Biden intanto apre alla possibilità di parlare con Putin, «se mostra segnali di volere cessare la guerra», per un possibile negoziato sull’Ucraina. E nell’incontro con Macron si parla anche di una conferenza internazionale a Parigi il 13 dicembre per raccogliere aiuti per Kiev. Mosca rifiuta tuttavia le condizioni americane per i colloqui. I

l portavoce del Cremlino spiega che per la Russia è impossibile accettare la condizione posta da Washington, cioè che prima le truppe di Mosca lascino il territorio ucraino. Il ministro degli Esteri Tajani: «È l’ora di una pace giusta per l’Ucraina, ma Mosca deve dare segnali concreti e non bombardare la popolazione».

 

1 DICEMBRE - ZELENSKY: SEI MILIONI DI PERSONE SENZA ELETTRICITA'. IL GOVERNO PUNTA A PROROGARE FINO AL 2023 GLI AIUTI ALL'UCRAINA

«A partire da questa sera, circa 6 milioni di cittadini nella maggior parte delle regioni del nostro Paese sono disconnessi dall’elettricità. La situazione rimane molto difficile nella capitale, così come nelle regioni di Kiev, Vinnytsia, Leopoli, Odessa, Khmelnytskyi e Cherkasy». Lo ha detto il presidente ucraino Volodymyr Zelensky nel consueto video-messaggio alla nazione, come riporta Ukrinform. «Ingegneri energetici e servizi pubblici, tutti i nostri servizi stanno facendo di tutto per stabilizzare il sistema e dare alle persone più energia più a lungo», ha assicurato.

Intanto in Italia, il Consiglio dei ministri in programma oggi, esaminerà il decreto legge annunciato dal ministro della Difesa Guido Crosetto per prolungare al 2023 il sostegno, tra cui anche la possibilità di inviare aiuti militari, dell’Italia all’Ucraina.

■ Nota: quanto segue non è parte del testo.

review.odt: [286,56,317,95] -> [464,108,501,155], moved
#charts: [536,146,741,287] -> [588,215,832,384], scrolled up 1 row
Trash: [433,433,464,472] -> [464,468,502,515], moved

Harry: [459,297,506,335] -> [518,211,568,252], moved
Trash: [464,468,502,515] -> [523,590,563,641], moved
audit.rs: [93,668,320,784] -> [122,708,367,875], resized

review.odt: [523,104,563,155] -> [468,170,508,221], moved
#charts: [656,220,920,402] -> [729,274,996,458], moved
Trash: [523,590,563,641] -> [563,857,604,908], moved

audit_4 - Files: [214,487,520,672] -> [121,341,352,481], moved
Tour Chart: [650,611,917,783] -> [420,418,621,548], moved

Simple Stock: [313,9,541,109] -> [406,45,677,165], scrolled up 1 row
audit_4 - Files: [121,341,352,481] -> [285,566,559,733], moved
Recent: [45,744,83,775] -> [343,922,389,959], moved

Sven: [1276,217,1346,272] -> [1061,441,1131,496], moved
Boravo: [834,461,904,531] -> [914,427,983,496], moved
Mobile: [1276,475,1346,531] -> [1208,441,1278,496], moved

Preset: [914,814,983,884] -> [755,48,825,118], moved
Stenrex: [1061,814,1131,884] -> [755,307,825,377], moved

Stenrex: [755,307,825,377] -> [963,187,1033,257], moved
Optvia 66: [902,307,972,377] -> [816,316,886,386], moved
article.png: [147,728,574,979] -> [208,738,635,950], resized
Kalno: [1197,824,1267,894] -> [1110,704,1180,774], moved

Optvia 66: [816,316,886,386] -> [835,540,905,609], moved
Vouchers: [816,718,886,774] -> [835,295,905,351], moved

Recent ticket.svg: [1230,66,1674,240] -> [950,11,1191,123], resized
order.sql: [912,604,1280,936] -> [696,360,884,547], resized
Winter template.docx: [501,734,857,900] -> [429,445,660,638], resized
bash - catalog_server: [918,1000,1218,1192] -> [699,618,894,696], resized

Il testo di maggioranza impegna il governo a prorogare l’autorizzazione, previo atto di indirizzo delle Camere, alla cessione di mezzi, materiali ed equipaggiamenti militari all’Ucraina, ma punta anche a «promuovere e sostenere tutte le iniziative diplomatiche volte a creare le condizioni per un negoziato di pace», a «promuovere il rilancio dell’Onu», a «limitare gli effetti della crisi umanitaria in atto» e «contribuire alla tenuta degli accordi in materia di sicurezza alimentare».

Intanto fanno discutere le parole di Serghei Lavrov. Papa Francesco dice di volere mediare sull’Ucraina ma recentemente «ha fatto delle dichiarazioni non cristiane» sulle crudeltà commesse in particolare da membri di due nazionalità della Russia, cioè i Ceceni e i Buriati. Il ministro degli Esteri russo lo ha detto in una conferenza stampa. «Il Vaticano ha detto che ciò non si ripeterà e che probabilmente c’è stato un malinteso, ma questo non aiuta ad aumentare l’autorità dello Stato pontificio», ha aggiunto Lavrov.